Fardu Kifayah jenazah mencakup serangkaian kewajiban yang harus dilaksanakan oleh umat Muslim terhadap saudaranya yang meninggal. Kewajiban ini merupakan pilar penting dalam syariat Islam, memastikan bahwa almarhum dihormati dan dikembalikan kepada Allah SWT dalam keadaan suci. Proses ini harus dilakukan secara berurutan dan sesuai dengan Tata Cara yang telah ditetapkan.
Langkah pertama dalam Tata Cara ini adalah memandikan jenazah. Proses ini bertujuan untuk menyucikan fisik almarhum. Dilakukan oleh orang yang sejenis kelaminnya, jenazah dimandikan dengan air bersih dan sabun, biasanya dimulai dari sisi kanan.
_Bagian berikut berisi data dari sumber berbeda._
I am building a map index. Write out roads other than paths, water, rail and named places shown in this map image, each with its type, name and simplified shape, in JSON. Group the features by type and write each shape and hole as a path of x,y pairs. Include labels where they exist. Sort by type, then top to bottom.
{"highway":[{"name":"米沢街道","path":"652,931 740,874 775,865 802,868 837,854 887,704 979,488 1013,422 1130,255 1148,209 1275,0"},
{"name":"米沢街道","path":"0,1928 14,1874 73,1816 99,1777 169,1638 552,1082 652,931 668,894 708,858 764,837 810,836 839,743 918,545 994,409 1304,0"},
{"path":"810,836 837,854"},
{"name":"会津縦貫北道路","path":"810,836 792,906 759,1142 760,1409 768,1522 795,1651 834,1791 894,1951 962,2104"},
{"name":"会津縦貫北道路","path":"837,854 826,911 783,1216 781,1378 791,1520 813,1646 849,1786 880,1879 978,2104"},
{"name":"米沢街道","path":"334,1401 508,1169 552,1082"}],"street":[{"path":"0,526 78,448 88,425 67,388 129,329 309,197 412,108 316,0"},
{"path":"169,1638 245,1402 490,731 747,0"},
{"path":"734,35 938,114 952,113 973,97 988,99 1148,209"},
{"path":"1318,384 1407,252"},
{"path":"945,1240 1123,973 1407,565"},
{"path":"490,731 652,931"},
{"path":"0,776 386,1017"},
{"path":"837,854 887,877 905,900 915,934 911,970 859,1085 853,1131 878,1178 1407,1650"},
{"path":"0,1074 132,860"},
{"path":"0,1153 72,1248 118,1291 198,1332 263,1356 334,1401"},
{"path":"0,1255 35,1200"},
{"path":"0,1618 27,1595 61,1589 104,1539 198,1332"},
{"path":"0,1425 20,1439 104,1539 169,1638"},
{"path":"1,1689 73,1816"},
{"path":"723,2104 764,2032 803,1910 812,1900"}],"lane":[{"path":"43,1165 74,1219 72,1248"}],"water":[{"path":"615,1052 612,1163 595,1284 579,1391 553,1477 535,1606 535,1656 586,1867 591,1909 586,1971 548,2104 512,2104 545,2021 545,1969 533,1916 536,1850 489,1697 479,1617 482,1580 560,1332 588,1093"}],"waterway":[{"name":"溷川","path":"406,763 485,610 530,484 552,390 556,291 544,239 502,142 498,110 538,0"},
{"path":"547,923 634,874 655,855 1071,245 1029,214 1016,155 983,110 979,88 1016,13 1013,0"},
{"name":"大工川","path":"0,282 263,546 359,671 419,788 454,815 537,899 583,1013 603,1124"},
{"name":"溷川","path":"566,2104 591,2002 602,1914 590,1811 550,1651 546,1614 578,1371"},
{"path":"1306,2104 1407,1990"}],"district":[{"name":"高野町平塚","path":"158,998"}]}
Kesucian air terakhir sering dicampur dengan sedikit wewangian atau kapur barus sebagai simbol kesempurnaan.
Setelah dimandikan, langkah selanjutnya dalam Tata Cara adalah mengkafani. Jenazah dibungkus dengan kain kafan berwarna putih yang suci dan bersih, biasanya terdiri dari tiga lapis untuk laki-laki dan lima lapis untuk perempuan. Proses ini harus dilakukan dengan teliti, memastikan seluruh tubuh tertutup rapat, melambangkan kesederhanaan dan keikhlasan.
Langkah ketiga dalam Tata Cara Fardu Kifayah adalah menyalatkan jenazah. Salat ini berbeda dari salat wajib karena tidak menggunakan rukuk dan sujud, melainkan hanya berdiri dengan empat kali takbir. Salat jenazah adalah bentuk doa bersama yang paling utama bagi almarhum, memohon ampunan dan rahmat dari Allah SWT.
Salat jenazah harus segera dilakukan setelah jenazah siap. Ini menekankan pentingnya menyegerakan pengurusan jenazah. Tata Cara salat jenazah meliputi niat, takbir pertama (membaca Al-Fatihah), takbir kedua (membaca salawat), takbir ketiga (membaca doa untuk jenazah), dan takbir keempat (membaca doa penutup, diikuti salam).
Terakhir, adalah Tata Cara menguburkan jenazah. Jenazah dibawa ke pekuburan dan dimasukkan ke liang lahat yang menghadap kiblat. Proses ini harus dilakukan dengan penuh kehati-hatian dan penghormatan. Para pengantar jenazah diingatkan untuk merenungkan kehidupan dan kematian selama prosesi berlangsung.
Menguburkan jenazah harus dilakukan secepat mungkin, kecuali ada alasan syar’i yang menghalangi. Penutupan liang lahat dilakukan dengan tanah, dan di atasnya diberi penanda sederhana. Pelaksanaan seluruh Tata Cara ini adalah wujud solidaritas tertinggi komunitas Muslim terhadap anggotanya yang telah tiada.
Seluruh urutan dan Tata Cara pengurusan jenazah, mulai dari memandikan hingga mengubur, merupakan kewajiban kolektif (Fardu Kifayah). Ketika tugas ini telah ditunaikan dengan sempurna oleh sebagian masyarakat, maka kewajiban tersebut gugur dari seluruh yang lain, menegaskan pilar keseimbangan syariat Islam dalam kehidupan komunal.